BY KATE COOPER, VIRGINIA'S MOM
On August 14, 2004, my 17-month old daughter Virginia suffered her very first seizure. At first it was subtle: a barely perceptible twitch of the eyes. But it escalated quickly, and within 24 hours she was admitted to the ICU.
She’s had more than 13,000 seizures since that day.
For years I carried a notebook and jotted down the date and time of each and every seizure. Every nurse, every doctor, every concerned stranger asked the same questions: When was her last seizure? How often does she have them? How long do they last?
That notebook made me feel like I had answers. But here’s the problem: All of these questions assume that we’re dealing with seizures in a vacuum. And we now know that epilepsy is not a series of isolated incidents; it is a cumulative tragedy. With each and every seizure, Virginia suffers more brain damage.
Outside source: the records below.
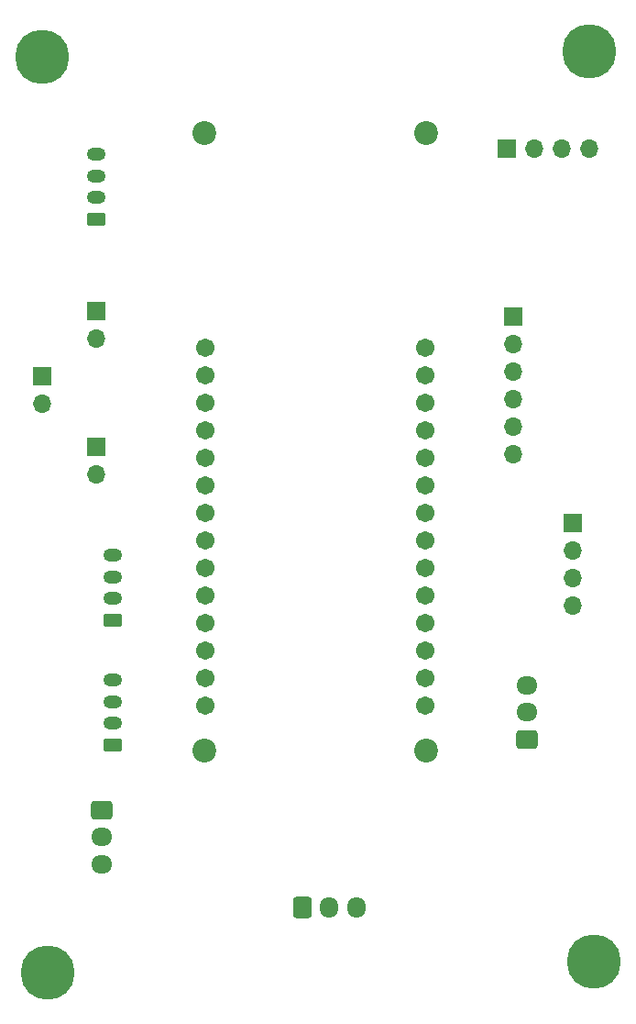
<source format=gbr>
%TF.GenerationSoftware,KiCad,Pcbnew,9.0.0*%
%TF.CreationDate,2025-03-11T09:25:04+01:00*%
%TF.ProjectId,farming_project,6661726d-696e-4675-9f70-726f6a656374,rev?*%
%TF.SameCoordinates,Original*%
%TF.FileFunction,Soldermask,Top*%
%TF.FilePolarity,Negative*%
%FSLAX46Y46*%
G04 Gerber Fmt 4.6, Leading zero omitted, Abs format (unit mm)*
G04 Created by KiCad (PCBNEW 9.0.0) date 2025-03-11 09:25:04*
%MOMM*%
%LPD*%
G01*
G04 APERTURE LIST*
G04 Aperture macros list*
%AMRoundRect*
0 Rectangle with rounded corners*
0 $1 Rounding radius*
0 $2 $3 $4 $5 $6 $7 $8 $9 X,Y pos of 4 corners*
0 Add a 4 corners polygon primitive as box body*
4,1,4,$2,$3,$4,$5,$6,$7,$8,$9,$2,$3,0*
0 Add four circle primitives for the rounded corners*
1,1,$1+$1,$2,$3*
1,1,$1+$1,$4,$5*
1,1,$1+$1,$6,$7*
1,1,$1+$1,$8,$9*
0 Add four rect primitives between the rounded corners*
20,1,$1+$1,$2,$3,$4,$5,0*
20,1,$1+$1,$4,$5,$6,$7,0*
20,1,$1+$1,$6,$7,$8,$9,0*
20,1,$1+$1,$8,$9,$2,$3,0*%
G04 Aperture macros list end*
%ADD10R,1.700000X1.700000*%
%ADD11O,1.700000X1.700000*%
%ADD12RoundRect,0.250000X0.625000X-0.350000X0.625000X0.350000X-0.625000X0.350000X-0.625000X-0.350000X0*%
%ADD13O,1.750000X1.200000*%
%ADD14RoundRect,0.250000X-0.725000X0.600000X-0.725000X-0.600000X0.725000X-0.600000X0.725000X0.600000X0*%
%ADD15O,1.950000X1.700000*%
%ADD16C,5.000000*%
%ADD17RoundRect,0.250000X-0.600000X-0.725000X0.600000X-0.725000X0.600000X0.725000X-0.600000X0.725000X0*%
%ADD18O,1.700000X1.950000*%
%ADD19C,2.200000*%
%ADD20C,1.712000*%
%ADD21RoundRect,0.250000X0.725000X-0.600000X0.725000X0.600000X-0.725000X0.600000X-0.725000X-0.600000X0*%
G04 APERTURE END LIST*
D10*
%TO.C,R2*%
X120000000Y-88000000D03*
D11*
X120000000Y-90540000D03*
%TD*%
D12*
%TO.C,J8*%
X121500000Y-115500000D03*
D13*
X121500000Y-113500000D03*
X121500000Y-111500000D03*
X121500000Y-109500000D03*
%TD*%
D14*
%TO.C,J5*%
X120500000Y-121500000D03*
D15*
X120500000Y-124000000D03*
X120500000Y-126500000D03*
%TD*%
D12*
%TO.C,J10*%
X121500000Y-104000000D03*
D13*
X121500000Y-102000000D03*
X121500000Y-100000000D03*
X121500000Y-98000000D03*
%TD*%
D16*
%TO.C,H1*%
X115000000Y-52000000D03*
%TD*%
D17*
%TO.C,J6*%
X139000000Y-130500000D03*
D18*
X141500000Y-130500000D03*
X144000000Y-130500000D03*
%TD*%
D10*
%TO.C,C1*%
X115000000Y-81500000D03*
D11*
X115000000Y-84040000D03*
%TD*%
D10*
%TO.C,R1*%
X120000000Y-75500000D03*
D11*
X120000000Y-78040000D03*
%TD*%
D19*
%TO.C,J1*%
X130000000Y-59000000D03*
X130000000Y-116000000D03*
X150500000Y-59000000D03*
X150500000Y-116000000D03*
D20*
X130090000Y-78884800D03*
X130090000Y-81424800D03*
X130090000Y-83964800D03*
X130090000Y-86504800D03*
X130090000Y-89044800D03*
X130090000Y-91584800D03*
X130090000Y-94124800D03*
X130090000Y-96664800D03*
X130090000Y-99204800D03*
X130090000Y-101744800D03*
X130090000Y-104284800D03*
X130090000Y-106824800D03*
X130090000Y-109364800D03*
X130090000Y-111904800D03*
X150410000Y-111904800D03*
X150410000Y-109364800D03*
X150410000Y-106824800D03*
X150410000Y-104284800D03*
X150410000Y-101744800D03*
X150410000Y-99204800D03*
X150410000Y-96664800D03*
X150410000Y-94124800D03*
X150410000Y-91584800D03*
X150410000Y-89044800D03*
X150410000Y-86504800D03*
X150410000Y-83964800D03*
X150410000Y-81424800D03*
X150410000Y-78884800D03*
%TD*%
D10*
%TO.C,J4*%
X158500000Y-76000000D03*
D11*
X158500000Y-78540000D03*
X158500000Y-81080000D03*
X158500000Y-83620000D03*
X158500000Y-86160000D03*
X158500000Y-88700000D03*
%TD*%
D16*
%TO.C,H3*%
X115500000Y-136500000D03*
%TD*%
D10*
%TO.C,J3*%
X164000000Y-95000000D03*
D11*
X164000000Y-97540000D03*
X164000000Y-100080000D03*
X164000000Y-102620000D03*
%TD*%
D21*
%TO.C,J7*%
X159750000Y-115000000D03*
D15*
X159750000Y-112500000D03*
X159750000Y-110000000D03*
%TD*%
D16*
%TO.C,H2*%
X165500000Y-51500000D03*
%TD*%
D10*
%TO.C,J2*%
X157920000Y-60500000D03*
D11*
X160460000Y-60500000D03*
X163000000Y-60500000D03*
X165540000Y-60500000D03*
%TD*%
D12*
%TO.C,J9*%
X120000000Y-67000000D03*
D13*
X120000000Y-65000000D03*
X120000000Y-63000000D03*
X120000000Y-61000000D03*
%TD*%
D16*
%TO.C,H4*%
X166000000Y-135500000D03*
%TD*%
M02*

</source>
Every page of that notebook represents compromised potential, lost opportunities, missed milestones. Every notation changes who Virginia is as a daughter, a sister, a student, an athlete and a friend.
I used to count individual seizures. But I finally realized that even one seizure is one too many. And I stopped counting.
Twenty years ago, Susan Axelrod stopped counting, too. She started CURE and has since helped raise more than $50 million for epilepsy research. But epilepsy research is still tragically underfunded. In fact, even though it affects 43% more people than Parkinson’s, Multiple Sclerosis, Muscular Dystrophy, and Cerebral Palsy combined, epilepsy receives 60% less funding than each of these diseases.
As the year comes to an end, please resolve to help us close this funding gap. Let’s stop counting seizures and start counting seizure-free days instead.